Ultra-fast and efficient simulation of turbulent flows.

PI: Tim Colonius (Division of Engineering and Applied Sciences)
SASE: Qifan Wang, Scholar

From simulating Earth’s climate dynamics to predicting the collective dynamics of nano-particles, computational models of fluid flow play a key role in science and technology. Recent advances in numerical schemes as well as the ever-increasing computational power are pushing the boundaries of attainable complexity of numerical solvers. At the same time, algorithms must be as efficient as possible in order to enable either the largest-scale computations possible given finite computational resources, which is often the goal in scientific discovery, or to enable faster turnaround time, which is essential if computations are to be useful to engineers as they optimize product designs. In either case, algorithms should not waste computational effort—a single turbulent flow fluid computation can release as much carbon dioxide into the atmosphere as nine passenger-vehicle-years.

The Schmidt Academy for Software Engineering is collaborating with the computational flow physics group to develop ultra-efficient and robust simulators for incompressible, external flows. This class of flows includes external aerodynamics (Fig 1), of critical importance to engineers, and fundamental vortex dynamics (Fig 2) which are building-block flows scientists use to understand the complex, nonlinear turbulence physics.

The project built on a newly developed algorithm dubbed the fast Lattice Green’s function (FLGF) method, a solution-adaptive approach that deploys grid points over space and at resolutions demanded by the evolving flow to achieve a desired accuracy.

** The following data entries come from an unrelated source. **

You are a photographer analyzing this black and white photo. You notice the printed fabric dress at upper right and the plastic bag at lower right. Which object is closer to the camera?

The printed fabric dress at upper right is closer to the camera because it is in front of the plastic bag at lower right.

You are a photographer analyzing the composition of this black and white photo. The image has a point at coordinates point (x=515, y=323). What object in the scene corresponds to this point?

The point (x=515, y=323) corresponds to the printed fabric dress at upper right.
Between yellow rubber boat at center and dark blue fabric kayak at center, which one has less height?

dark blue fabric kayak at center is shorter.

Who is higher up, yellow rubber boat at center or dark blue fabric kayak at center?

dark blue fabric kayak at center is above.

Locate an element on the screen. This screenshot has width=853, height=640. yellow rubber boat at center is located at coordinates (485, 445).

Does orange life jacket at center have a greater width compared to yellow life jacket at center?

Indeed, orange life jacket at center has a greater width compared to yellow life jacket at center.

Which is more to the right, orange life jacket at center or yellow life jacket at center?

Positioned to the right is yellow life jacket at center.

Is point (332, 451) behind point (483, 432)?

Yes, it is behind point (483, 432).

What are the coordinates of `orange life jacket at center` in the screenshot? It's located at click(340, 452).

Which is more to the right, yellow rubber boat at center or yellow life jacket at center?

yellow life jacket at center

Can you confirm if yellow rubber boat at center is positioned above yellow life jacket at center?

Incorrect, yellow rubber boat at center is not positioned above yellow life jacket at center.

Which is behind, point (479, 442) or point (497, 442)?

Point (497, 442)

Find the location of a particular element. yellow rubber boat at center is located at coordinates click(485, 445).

The FLGF itself is based on a recursive partitioning of space into small cubes whose solution can be determined using the Fast Fourier Transform (FFT), which can be greatly accelerated by the graphics processing units (GPUs).

As part of the Schmidt Academy, we ported the code to GPU-type architectures and deployed documentation (sphinx-generated) and a system of continuous testing with some testing for the FLGF software. In addition, we developed a Python-GPU version of the quadrature-based moment methods which was originally implemented in MatLab. This software is called QBMMLib.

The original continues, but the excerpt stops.